(Stored data entries)
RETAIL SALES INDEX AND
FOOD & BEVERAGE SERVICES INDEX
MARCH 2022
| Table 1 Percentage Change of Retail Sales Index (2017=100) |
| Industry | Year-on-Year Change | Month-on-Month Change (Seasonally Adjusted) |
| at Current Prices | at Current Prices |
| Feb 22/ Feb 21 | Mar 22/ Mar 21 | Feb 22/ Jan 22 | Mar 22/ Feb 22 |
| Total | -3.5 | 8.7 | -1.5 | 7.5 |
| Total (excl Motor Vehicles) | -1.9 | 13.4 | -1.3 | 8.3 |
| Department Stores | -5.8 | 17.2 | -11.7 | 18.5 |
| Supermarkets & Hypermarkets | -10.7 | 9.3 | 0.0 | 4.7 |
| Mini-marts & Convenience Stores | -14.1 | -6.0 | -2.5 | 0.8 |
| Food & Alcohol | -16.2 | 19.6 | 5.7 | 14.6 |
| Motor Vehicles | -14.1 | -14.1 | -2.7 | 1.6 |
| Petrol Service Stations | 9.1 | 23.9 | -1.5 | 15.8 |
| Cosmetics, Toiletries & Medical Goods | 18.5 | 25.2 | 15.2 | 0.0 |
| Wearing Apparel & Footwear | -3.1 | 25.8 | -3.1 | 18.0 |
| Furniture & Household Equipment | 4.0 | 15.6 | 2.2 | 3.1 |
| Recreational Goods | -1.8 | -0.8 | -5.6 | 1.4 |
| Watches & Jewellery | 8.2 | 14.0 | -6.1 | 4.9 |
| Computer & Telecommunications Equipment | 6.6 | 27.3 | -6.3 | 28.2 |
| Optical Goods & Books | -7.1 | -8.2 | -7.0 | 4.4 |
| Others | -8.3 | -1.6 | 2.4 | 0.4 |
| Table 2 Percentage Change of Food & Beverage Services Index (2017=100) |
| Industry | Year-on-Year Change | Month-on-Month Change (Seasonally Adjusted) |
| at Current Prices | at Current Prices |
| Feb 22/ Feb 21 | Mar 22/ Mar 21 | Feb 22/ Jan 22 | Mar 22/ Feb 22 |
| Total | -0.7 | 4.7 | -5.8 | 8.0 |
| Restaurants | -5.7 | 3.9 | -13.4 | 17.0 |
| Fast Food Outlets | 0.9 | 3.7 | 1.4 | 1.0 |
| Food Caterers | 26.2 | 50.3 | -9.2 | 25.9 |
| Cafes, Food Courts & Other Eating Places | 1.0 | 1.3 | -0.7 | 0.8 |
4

◆ **DIRECTIONS**
The response should consist of all the entries, transcribed exactly.

◆ **TASK RESPONSE**
RETAIL SALES INDEX AND
FOOD & BEVERAGE SERVICES INDEX
MARCH 2022
| Table 1 Percentage Change of Retail Sales Index (2017=100) |
| Industry | Year-on-Year Change | Month-on-Month Change (Seasonally Adjusted) |
| at Current Prices | at Current Prices |
| Feb 22/ Feb 21 | Mar 22/ Mar 21 | Feb 22/ Jan 22 | Mar 22/ Feb 22 |
| Total | -3.5 | 8.7 | -1.5 | 7.5 |
| Total (excl Motor Vehicles) | -1.9 | 13.4 | -1.3 | 8.3 |
| Department Stores | -5.8 | 17.2 | -11.7 | 18.5 |
| Supermarkets & Hypermarkets | -10.7 | 9.3 | 0.0 | 4.7 |
| Mini-marts & Convenience Stores | -14.1 | -6.0 | -2.5 | 0.8 |
| Food & Alcohol | -16.2 | 19.6 | 5.7 | 14.6 |
| Motor Vehicles | -14.1 | -14.1 | -2.7 | 1.6 |
| Petrol Service Stations | 9.1 | 23.9 | -1.5 | 15.8 |
| Cosmetics, Toiletries & Medical Goods | 18.5 | 25.2 | 15.2 | 0.0 |
| Wearing Apparel & Footwear | -3.1 | 25.8 | -3.1 | 18.0 |
| Furniture & Household Equipment | 4.0 | 15.6 | 2.2 | 3.1 |
| Recreational Goods | -1.8 | -0.8 | -5.6 | 1.4 |
| Watches & Jewellery | 8.2 | 14.0 | -6.1 | 4.9 |
| Computer & Telecommunications Equipment | 6.6 | 27.3 | -6.3 | 28.2 |
| Optical Goods & Books | -7.1 | -8.2 | -7.0 | 4.4 |
| Others | -8.3 | -1.6 | 2.4 | 0.4 |
| Table 2 Percentage Change of Food & Beverage Services Index (2017=100) |
| Industry | Year-on-Year Change | Month-on-Month Change (Seasonally Adjusted) |
| at Current Prices | at Current Prices |
| Feb 22/ Feb 21 | Mar 22/ Mar 21 | Feb 22/ Jan 22 | Mar 22/ Feb 22 |
| Total | -0.7 | 4.7 | -5.8 | 8.0 |
| Restaurants | -5.7 | 3.9 | -13.4 | 17.0 |
| Fast Food Outlets | 0.9 | 3.7 | 1.4 | 1.0 |
| Food Caterers | 26.2 | 50.3 | -9.2 | 25.9 |
| Cafes, Food Courts & Other Eating Places | 1.0 | 1.3 | -0.7 | 0.8 |
4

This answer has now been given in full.